Okay, interesting argument. But what about all the awful things Canada has given us? 
  1. Paul Kenneth Bernrdo with Karla Homolka
  2. Wayne Boden
  3. John Martin Crawford
  4. Russell Maurice Johnson

  5. William Patrick Fyfe
  6. Gilbert Paul Jordan
  7. Allan Legere
  8. Clifford Robert Olson Junior
  9. Robert 'Willie' Pickton
  10. Peter Woodcock
I'll be honest, that is just a list of the top ten Canadian serial killers. But also, Tom Green is Canadian and so is that awful flag.

Like a dead leaf, Canada will always be (op)pressed in the pages of history, and they will deserve it

Fellow adventurer, this next week will be so chock-full of adventure that I hope you will forget about the horrible truth of my lineage. I understand if you can't. I know I never will.

Also, I'm never reading about the past again.




Wednesday, July 4, 2012

The Dead Letter Office: The Note I Should Have Left on the Pie in the Fridge

Dear Mom, Dear Dad,

This is a strawberry-raspberry rhubarb pie (even though it looks like soup with chunks of pie crust floating in it (look forward to next week's Adventure Cuisine (because it's how to make pie soup and pretend that it's what you meant to make)!)). I hope you enjoy it (because it will make up for using all the ingredients (flour, sugar, brown sugar, berries, rhubarb, water (which is the one I feel worst about (what are you going to put out all the fires with (there are so many fires (you may have missed it, being gone all week, but Utah is pretty much completely engulfed in flames)!)?)))).

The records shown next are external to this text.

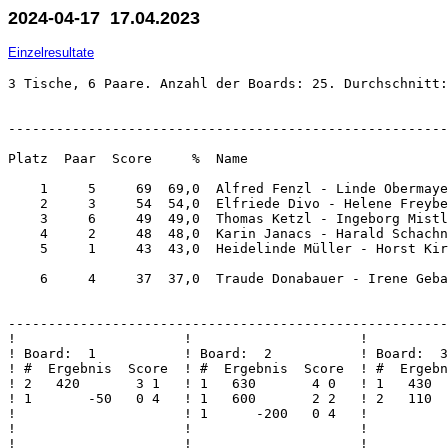
2024-04-17 17.04.2023
Einzelresultate
3 Tische, 6 Paare. Anzahl der Boards: 25. Durchschnitt:
-------------------------------------------------------
Platz  Paar  Score     %  Name                         
    1     5     69  69,0  Alfred Fenzl - Linde Obermaye
    2     3     54  54,0  Elfriede Divo - Helene Freybe
    3     6     49  49,0  Thomas Ketzl - Ingeborg Mistl
    4     2     48  48,0  Karin Janacs - Harald Schachn
    5     1     43  43,0  Heidelinde Müller - Horst Kir
    6     4     37  37,0  Traude Donabauer - Irene Geba
-------------------------------------------------------
!                     !                     !          
! Board:  1           ! Board:  2           ! Board:  3
! #  Ergebnis  Score  ! #  Ergebnis  Score  ! #  Ergebn
! 2   420       3 1   ! 1   630       4 0   ! 1   430  
! 1       -50   0 4   ! 1   600       2 2   ! 2   110  
!                     ! 1      -200   0 4   !          
!                     !                     !          
!                     !                     !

You will notice, I am sure, two of your thousand or so books missing. The first is a copy of Grandpa Pack's biography (because there were a bunch of them and, if I recall, I think one belongs to each of us (though I could be wrong (but even if I am, I'll pretend I'm not (finders keepers!))) and the second is a copy of The Redoubtable John Pack (that word is ridiculous ("redoubtable," I mean (one definition is "worthy of respect," but another is "causing fear or alarm" (I'm just putting that out there to create some contention among family historians)))). I needed them for a paper I'm writing called, "If This Kid's Great-great-great Grandfather Could see what his Descendant was Writing on Facebook, He Would Disown the Prick" (Mom, please don't smack me in the head next time you see me for using the word "prick" (actually, I guess you'd be well within your rights as a mother (after all, you kind of gave birth to me (apparently that's a tough thing (I believe it))))). It's a tentative title, but I think it has a nice ring to it (I'm terrified that I've already used up my "weird title" quota for the semester (also, the paper is only 750 words or so and I don't think I need to do this much research (but I'll do it anyway)))I will return these books (probably (maybe (no promises (you'll probably want to get them yourself)))) once I am done with them.


Here's hoping (this marks the first and, hopefully, last time I ever use that term) that you had a great trip!


Love,


Kendall


P.S. I watered the garden, the raspberries, and the strawberries. I would have mowed the lawn, but I ran out of time (I didn't (it was really hot out (I started working outside at noon (I guess I could have gotten to the lawn later (it wouldn't have been a big deal (it would have been the least I could do for the aforementioned birthing (not to mention putting up with me for so many years (because that's what "raising" a child seems to be in the end)))))))).


P.P.S. Happy Independence Day (though you're reading this on the seventh)!